**SUPPLIED ENTRIES**
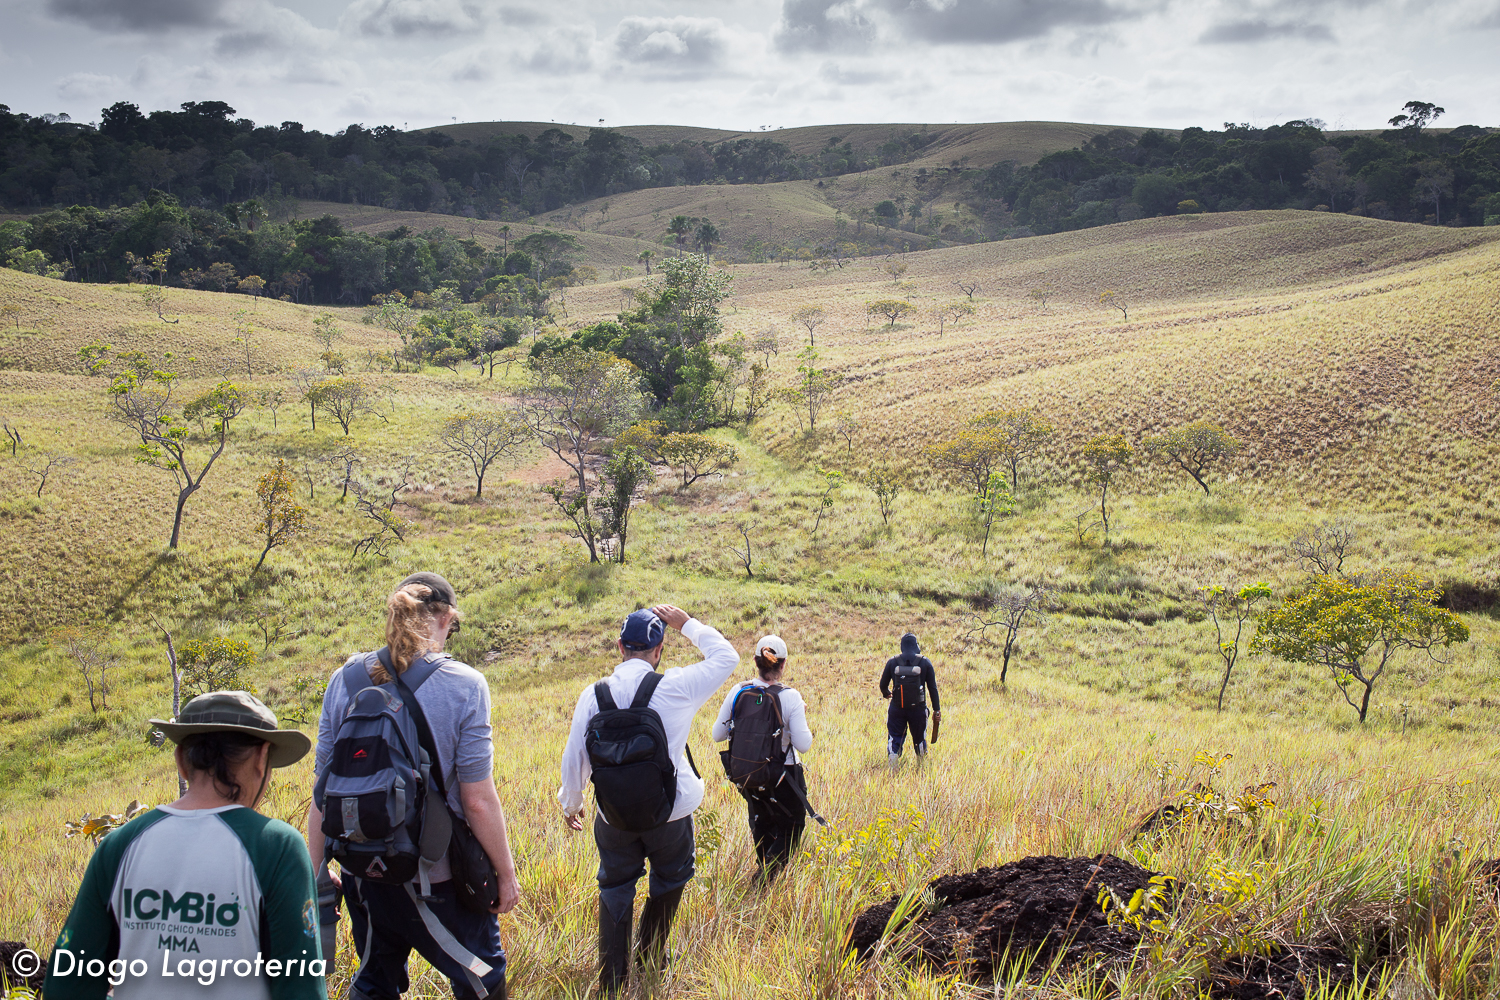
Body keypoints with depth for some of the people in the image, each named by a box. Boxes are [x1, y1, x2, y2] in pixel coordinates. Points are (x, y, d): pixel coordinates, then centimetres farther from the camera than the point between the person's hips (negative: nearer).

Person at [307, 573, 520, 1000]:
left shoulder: (345, 680, -4)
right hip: (440, 879, -4)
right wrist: (506, 874, -2)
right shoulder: (463, 685, -15)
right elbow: (478, 801, -15)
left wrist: (316, 869, 12)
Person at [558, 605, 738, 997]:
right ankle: (651, 954, 35)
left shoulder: (595, 694, -8)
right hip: (671, 813, -2)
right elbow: (726, 656, 0)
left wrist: (570, 803, 17)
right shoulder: (677, 686, -15)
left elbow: (574, 756, 0)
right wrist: (686, 624, 6)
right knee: (671, 877, 24)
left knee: (615, 888, 17)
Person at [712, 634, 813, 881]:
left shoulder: (738, 692, -9)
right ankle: (774, 861, -6)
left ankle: (763, 863, 30)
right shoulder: (790, 697, -18)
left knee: (760, 821, 28)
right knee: (792, 824, 15)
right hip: (783, 777, -4)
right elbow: (803, 745, -17)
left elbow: (717, 735, -1)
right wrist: (801, 716, -2)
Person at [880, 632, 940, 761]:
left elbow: (883, 685, 8)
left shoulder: (892, 662, 1)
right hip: (918, 708, 0)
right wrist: (937, 710, 5)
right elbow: (933, 688, -1)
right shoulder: (925, 662, 0)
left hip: (897, 708, 0)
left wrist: (886, 693, 31)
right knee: (919, 739, 15)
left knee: (895, 738, 6)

**YOUR TASK**
Where a picture appears in the data, omit it; restate the rest word for word.

**EXERCISE RESULT**
Body keypoints with depth for some of the people in the image, each named by a box. Boxes are [x1, y1, x2, y2] in pixel coordinates. Points are (x, y, d): pixel coordinates, then centimetres farther from the camera than the point between the person's hips (negative: nearer).

Person at [307, 573, 520, 1000]:
left shoulder: (345, 680, -4)
right hip: (440, 879, -4)
right wrist: (506, 874, -2)
right shoulder: (463, 685, -15)
right elbow: (478, 801, -15)
left wrist: (316, 869, 12)
Person at [558, 605, 738, 997]:
right ankle: (651, 954, 35)
left shoulder: (595, 694, -8)
right hip: (671, 813, -2)
right elbow: (726, 656, 0)
left wrist: (570, 803, 17)
right shoulder: (677, 686, -15)
left elbow: (574, 756, 0)
right wrist: (686, 624, 6)
right knee: (671, 877, 24)
left knee: (615, 888, 17)
Person at [712, 634, 813, 881]:
left shoulder: (738, 692, -9)
right ankle: (774, 861, -6)
left ankle: (763, 863, 30)
right shoulder: (790, 697, -18)
left knee: (760, 821, 28)
right knee: (792, 824, 15)
right hip: (783, 777, -4)
right elbow: (803, 745, -17)
left elbow: (717, 735, -1)
right wrist: (801, 716, -2)
Person at [880, 632, 940, 761]:
left elbow: (883, 685, 8)
left shoulder: (892, 662, 1)
right hip: (918, 708, 0)
right wrist: (937, 710, 5)
right elbow: (933, 688, -1)
right shoulder: (925, 662, 0)
left hip: (897, 708, 0)
left wrist: (886, 693, 31)
right knee: (919, 739, 15)
left knee: (895, 738, 6)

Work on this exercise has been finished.